▼

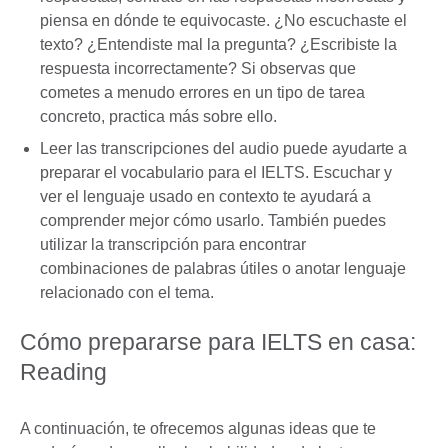
piensa en dónde te equivocaste. ¿No escuchaste el
texto? ¿Entendiste mal la pregunta? ¿Escribiste la
respuesta incorrectamente? Si observas que
cometes a menudo errores en un tipo de tarea
concreto, practica más sobre ello.
Leer las transcripciones del audio puede ayudarte a
preparar el vocabulario para el IELTS. Escuchar y
ver el lenguaje usado en contexto te ayudará a
comprender mejor cómo usarlo. También puedes
utilizar la transcripción para encontrar
combinaciones de palabras útiles o anotar lenguaje
relacionado con el tema.
Cómo prepararse para IELTS en casa:
Reading
A continuación, te ofrecemos algunas ideas que te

▲

WORK INSTRUCTIONS — Reproduce the text of the records word for word and line by line, leaving out the pictures.

SOLUTION TO THE EXERCISE —
piensa en dónde te equivocaste. ¿No escuchaste el
texto? ¿Entendiste mal la pregunta? ¿Escribiste la
respuesta incorrectamente? Si observas que
cometes a menudo errores en un tipo de tarea
concreto, practica más sobre ello.
Leer las transcripciones del audio puede ayudarte a
preparar el vocabulario para el IELTS. Escuchar y
ver el lenguaje usado en contexto te ayudará a
comprender mejor cómo usarlo. También puedes
utilizar la transcripción para encontrar
combinaciones de palabras útiles o anotar lenguaje
relacionado con el tema.
Cómo prepararse para IELTS en casa:
Reading
A continuación, te ofrecemos algunas ideas que te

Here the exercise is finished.